All diese einzelnen Vorwürfe sind valide, die Politik muss darauf antworten. Dagegen kann man mit regulatorischen Vorgaben, dem Steuerrecht und dem Wettbewerbsrecht vorgehen. Ein Aufbrechen der Konzerne würde aber dem Konsumenten einen Bärendienst erweisen, denn die Dienstleistungen sind wertvoll – auch wenn sie von einem natürlichen Monopol erbracht werden. Also einer Marktmacht, die nicht durch Regulierung oder illegale Absprachen entstanden ist.

Konsument hat Macht

Solch ein Monopol heisst nicht, dass der Konsument keine Macht mehr hätte. Das zeigt die Vergangenheit. Im März 1998 hiess es im Magazin «Fortune»: «Yahoo! hat den Krieg der Suchmaschinen gewonnen.» Im September desselben Jahres wurde Google gegründet und konnte dank einem revolutionären Suchalgorithmus dem bisherigen Quasi-Monopolisten sehr schnell das Wasser abgraben.

Im Februar 2007 fragte die britische Zeitung «Guardian» zum dominanten Social-Media-Anbieter: «Wird MySpace jemals sein Monopol verlieren?» Die Sorge: Medienzar Rupert Murdoch könne seine Meinungsmacht mit der Übernahme von MySpace extrem ausbauen. Das drei Jahre vorher an der Uni Harvard gegründete Facebook erschien noch nicht auf dem Radar. Schon 2009 war MySpace überholt.

Die Beispiele mahnen dazu, die Macht der natürlichen Monopolisten nicht zu überschätzen. Schon jetzt lässt sich beobachten, wie sich die derzeitigen Marktführer immer neu erfinden müssen, um sich zu behaupten. Sie können sich nicht auf ihren Lorbeeren ausruhen.

Niemand kommt an den Marktplatz von Amazon heran, da niemand so geringe Margen akzeptiert. Google investiert mehrere Milliarden Dollar in künstliche Intelligenz, um durch diese Technologie nicht plötzlich von einem neuen Konkurrenten abgehängt zu werden. Facebook hat sich durch den Zukauf von Instagram gegen Stagnation und Alterung der eigenen Nutzerbasis abgesichert. Apple hat schon seit längerem Mühe, die Begeisterung der Konsumenten für die eigenen Produkte weiter anzufachen.

Elizabeth Warren diagnostiziert, dass die Internet-Riesen Innovationen behindern und kleinen Konkurrenten keine Chancen ermöglichen. Das Gegenteil ist der Fall. Für Start-ups ist es leicht wie nie zuvor, an Kapital zu kommen. Die App-Plattformen von Google und Apple haben auch kleinen Softwarefirmen einen Absatzmarkt ermöglicht, der davor undenkbar war. Amazon hat das Anbietern von physischen Produkten ermöglicht.

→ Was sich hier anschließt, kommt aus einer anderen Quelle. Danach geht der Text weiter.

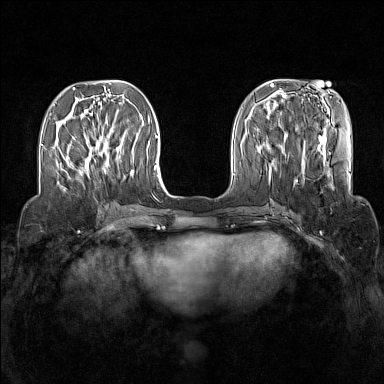
Breast MRI (dynamic contrast-enhanced), one axial slice. Position 47 of 160 along the scan axis. Dynamic contrast-enhanced series, time point 2 of 7 at this slice position (early post-contrast). 1.5 T. TE 1.8 ms, TR 5 ms. 1 mm slice thickness. 384 × 384 image matrix, field of view 340 × 340 mm. Female patient.
Structures marked on this image (semi-automatic segmentation, software-assisted and operator-edited):
- enhancing-tissue mask used for the functional tumour volume (all voxels passing the contrast-enhancement thresholds inside the analysis volume; usually the tumour): box from (x=80, y=128) to (x=109, y=175) px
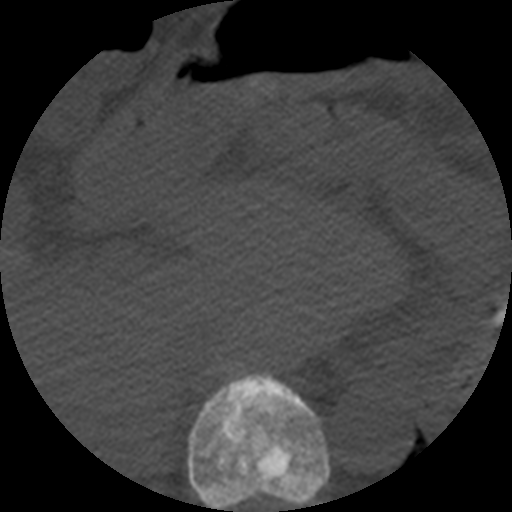
CT including the spine, one axial slice. Bone window (W 1800 / L 400 HU). 1.25 mm slice thickness. 512 × 512 image matrix, field of view 160 × 160 mm. Patient age 57 years. Case-level facts recorded for this patient, not image findings: primary cancer: prostate.
Structures marked on this image (semi-automatic segmentation, software-assisted and operator-edited):
- T10 vertebra: bounding box [x1, y1, x2, y2] px = [188, 373, 330, 512]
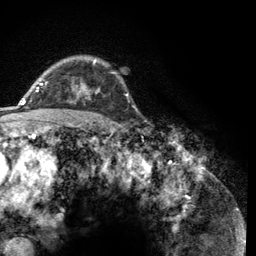
Breast MRI (dynamic contrast-enhanced), one axial slice; position 91 of 134 along the scan axis; cropped to one breast; dynamic contrast-enhanced series, time point 2 of 6 at this slice position (early post-contrast); 3 T; TE 2.8 ms, TR 7.8 ms; 256 × 256 image matrix, field of view 170 × 170 mm. Female patient.
Annotated regions visible in this slice (semi-automatic segmentation, software-assisted and operator-edited):
- enhancing-tissue mask used for the functional tumour volume (all voxels passing the contrast-enhancement thresholds inside the analysis volume; usually the tumour): bounding box (x1, y1, x2, y2) in pixels: (45, 60, 100, 99)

Mittelfristig haben Unternehmen in gut beaufsichtigten Märkten nur Macht, wenn Konsumenten ihre Produkte gegenüber der Konkurrenz bevorzugen. Sonst erweist sich die Macht schnell als Illusion. Die Politik sollte Auswüchse im Zaum halten, einen fairen Marktzugang für neue Konkurrenz ermöglichen und sonst den Wettbewerbskräften vertrauen.